The noble Lord is consistent in advocating for the hydrogen sector, and it is true that the oil and gas sector has an important contribution to make to the UK’s energy transition. Its world-class supply chain has many of the essential skills and capabilities to support emerging technologies such as hydrogen and carbon capture and storage. The noble Lord will be aware that we launched the Hydrogen Advisory Council on 20 July to help inform the development of a UK hydrogen strategy, which we intend to publish early next year.

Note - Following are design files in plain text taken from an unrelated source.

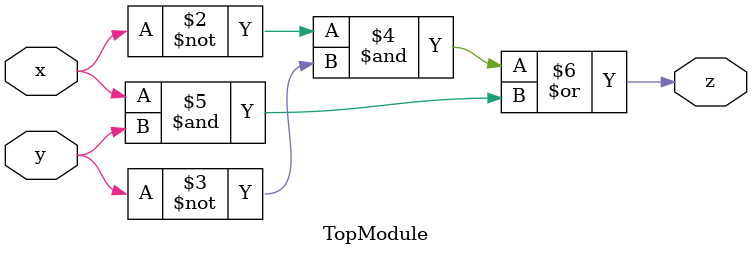
<source format=sv>
module TopModule(
    input logic x,       // 1-bit input signal
    input logic y,       // 1-bit input signal
    output logic z       // 1-bit output signal, registered to hold state
);

    always @(*) begin
        z = (~x & ~y) | (x & y);
    end

endmodule
</source>
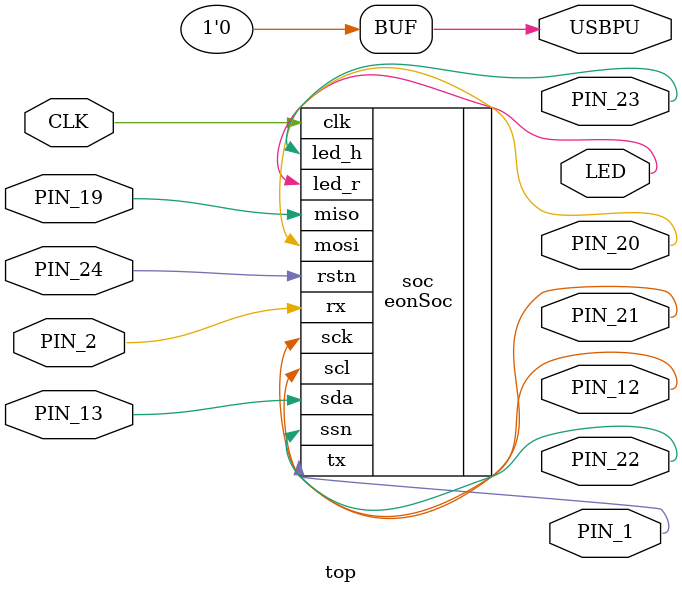
<source format=v>
`include "global.inc"

module top (
  input  CLK,	      // 16MHz clock
  input  PIN_2,       // uart rx
  input  PIN_24,      // reset (active low)
  output USBPU,
  output LED,
  output PIN_23,      // led halt
  output PIN_1,       // uart tx
  output PIN_12,      // i2c SCL
  inout  PIN_13,      // i2c SDA
  output PIN_22,      // spi SS
  output PIN_21,      // spi SCK
  output PIN_20,      // spi MOSI
  input  PIN_19       // spi MISO
);

// Disable USB
assign USBPU = 0;

// instance soc
eonSoc #(
    .WIDTH	 (32),
    .EEPROM_PAGE (16),
    .UART_DIV	 (139)	   // 16Mhz / 115200
  ) soc (
    .clk    (CLK),
    .rstn   (PIN_24),
    .led_r  (LED),
    .led_h  (PIN_23),

    .rx     (PIN_2),
    .tx     (PIN_1),

    .scl    (PIN_12),
    .sda    (PIN_13),

    .ssn    (PIN_22),
    .sck    (PIN_21),
    .mosi   (PIN_20),
    .miso   (PIN_19)
  );

endmodule

</source>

The Energy Minister in the other place has said that an oil and gas sector deal will be critically important for the sector as it seeks to recover from the current crisis. There is some confusion over this, as we still know so very little. Can the Minister confirm that any oil and gas sector deal will comply with the UK’s domestic and international climate change commitments and include fully funded programmes to transfer skills into clean industries? Is this sector deal transforming into the North Sea transition deal?
My noble friend is right that interconnectors have a key role to play. There are a number of existing electricity and gas interconnectors, which will play a key role in the transition. They also provide security of supply to both imports and exports of energy. We will be supporting them.
My Lords, I refer the House to my relevant interests in the register. BP has forecast that peak oil will come about in the early 2020s—much earlier than previously predicted. What plans do Her Majesty’s Government have to deal with this? Are they ready for it?
As we have said, oil and gas have a key role to play in the transition and that is reflected by the independent Committee on Climate Change. Many of these things are, of course, a matter for the market. We have historically low oil prices at the moment, and the Government are well aware of it. We need to transition away from fossil fuel. BP, which the noble Lord mentioned, is doing a tremendous job in supporting, for example, the Net Zero Teesside scheme.
Will Her Majesty’s Government support carbon capture and storage technology on a regional basis across the UK, including the north-west, to meet our net-zero commitment while securing the future energy needs of our manufacturing plants, without which we will come to rely even more on imports from other countries? Without such a commitment, we will undermine our contribution to tackling climate change while putting in doubt thousands of jobs in this sector at the worst possible time.
The noble Lord is right. Carbon capture and storage will be a key part of our future energy requirements. The Chancellor announced the new carbon capture and storage infrastructure fund of at least £800 million. We are committed to deploying carbon capture and storage in at least two industrial clusters over the next decade.
My Lords, parts of our world are burning; parts of it are melting. We are already committed to a one degree rise in temperature globally. The Government are not feeling the urgency of this. We have to stop fossil fuel burning now. It is no good talking about transitioning and having little dribs and drabs of plans. The Government need a vision. If I can help with that, I would be delighted.
I thank the noble Baroness; I admire her commitment to these causes. In essence, we agree, albeit probably not on the scale she requires. The UK was the first major world economy to legislate for net zero. We were one of the first countries to commit to ending unabated coal generation and we intend to do that by 2024. I hope that the noble Baroness will also recognise that the oil and gas sector has a key role to play in supporting the transition through its skills, infrastructure and investment. As we move to a low-carbon economy, oil and gas will play an increasingly small role, but we need to utilise the skills that exist in the industry.
My Lords, the time allowed for this Question has elapsed.